UM POUCO DA HISTÓRIA ISLÂMICA

 


Um dos personagens mais importantes e menos conhecidos da história do Islã é al-Malik al-Zahir Rukn al-Din Baybars al-Bunduqdari, ou, mais conhecido como Baybars.

Ele viveu em um dos períodos mais turbulentos da história, quando mongóis e cruzados se uniram com um objetivo único: extirpar o Islã da face da terra.
A constante permanência dos cruzados e seus reinos em território muçulmanos mostrava que o cavalheirismo e diplomacia de homens como Saladino não eram o suficiente para expulsar ou conter os cristãos europeus e seus exércitos das terras do Islã.

Tratados de paz eram quebrados, massacres ocorriam ocasionalmente e a população da região não podia mais suportar a presença cruzada. E deixando pior a situação dos muçulmanos, um novo inimigo vindo das estepes asiáticas devastava cidade após cidade com seus enormes exércitos, os mongóis. Para se ter uma ideia de como critica era a ameaça mongol, é necessário saber que quando invadiram Bagdá em 1258 liderados por Hulago Khan, os mongóis mataram por volta de 200.000 muçulmanos.

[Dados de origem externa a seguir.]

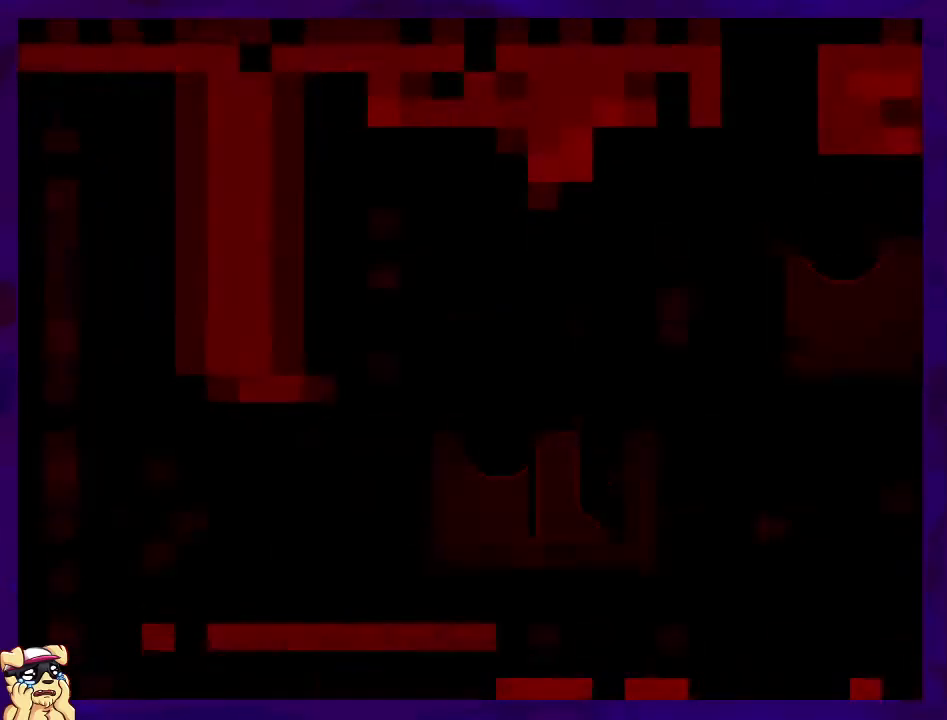
{"buttons": ["X", "DPAD_RIGHT"], "events": []}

E após executarem o califa Al-Musta'sim e sua família, o líder mongol ordenou a construção de uma igreja onde era o palácio do califa.
Era preciso alguém tão implacável quanto os cruzados para lidar com ambos os invasores.

Era preciso Baybars.
Nosso herói nasceu em 19 julho de 1223 na Cumânia entre os rios Volga e Don na tribo nômade dos Kipchaks. Ele era de pele branca, cabelos castanhos, alto e tinha uma curiosa marca em um de seus olhos azuis.
A vida nômade era repleta de dificuldades e era prática comum a venda de garotos para o trabalho militar nos estados muçulmanos medievais, especialmente no Egito. Porém, eles poderiam até ascender a posições de riqueza e poder, visto que sua condição de escravos não era permanente. Esses garotos, após exímio treinamento, passavam a ser chamados de Mameluco, que significa ''possuído''.

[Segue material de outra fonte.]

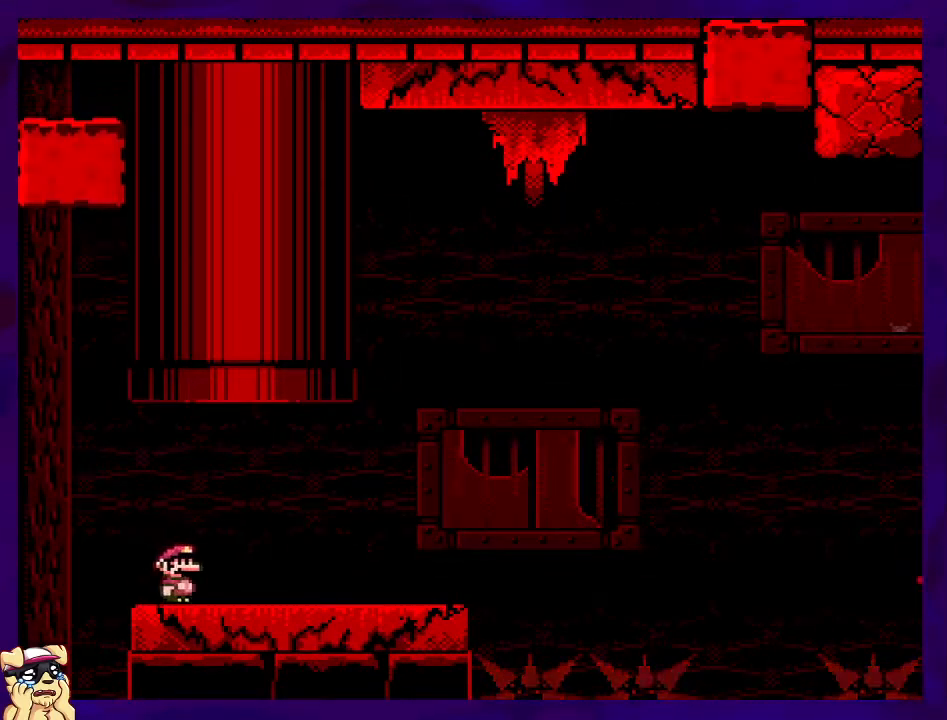
{"buttons": ["X", "DPAD_RIGHT"], "events": []}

Comprado pelo emir egípcio Aydekin El-Bunduqdar, após ter sido trazido de Sivas no Sultanato de Rum para Alepo na Síria, foi escolhido pela sua alta estatura e inteligência notável. O garoto de olhos azuis recebeu então o nome de Rukn Ad-Din Baybars Bunduqdari. Integrado no exército de escravos mamelucos, do Império Aiúbida, demonstrou logo cedo todas as suas potencialidades de guerreiro.

Mais tarde, devido à sua coragem em combate, acaba por ser presenteado com uma nomeação para o posto de emir (general) do sultão Saleh Ayyub. Após um golpe mameluco para a remoção de Saleh, o general Qutz ascendeu ao trono, e em seguida após seu assassinato, foi sucedido por Baybars.
Sua carreira militar foi excepcional. Somente durante seus 17 anos de sultanato (1260–1277), ele realizou 38 campanhas, chegando a percorrer 40 mil quilômetros. Lutou 9 vezes contra os mongóis, 5 contra os armênios e 3 contra os nizaridas ou "assassinos". Contra os cruzados lutou em 21 ocasiões, saindo vencedor em todas. Alcançou conquistas consideradas impossíveis, como os castelos do mar da Galileia, em 1266, Beaufort dos Templários (às margens do rio Litani, no sul do Líbano), em 1268, e a famosa Kerak dos Cavaleiros (a oeste da cidade de Homs, na Síria), em 1271. Além disso, conquistou as cidades de Arsuf, Cesaréia, Jaffa, Haifa, Toron e Antioquia. Em 1273 destruiu o castelo dos Assassinos, em Masyaf (perto de Hamah, na Síria), onde vivia Sinan, conhecido como o "Velho da Montanha" e sua sinistra organização. Sem falar de sua participação da épica batalha de Ain Jalut, onde os mongóis sofreram sua primeira derrota por mãos muçulmanas.
Por vezes o líder mameluco da nova dinastia Bahri recorria a decapitações e empalação de cabeças dos cruzados derrotados e venda dos conquistados como escravos para assustar o inimigo, como fez após a conquista da fortaleza de Safed, deixando claro que não ia mais tolerar os cruzados.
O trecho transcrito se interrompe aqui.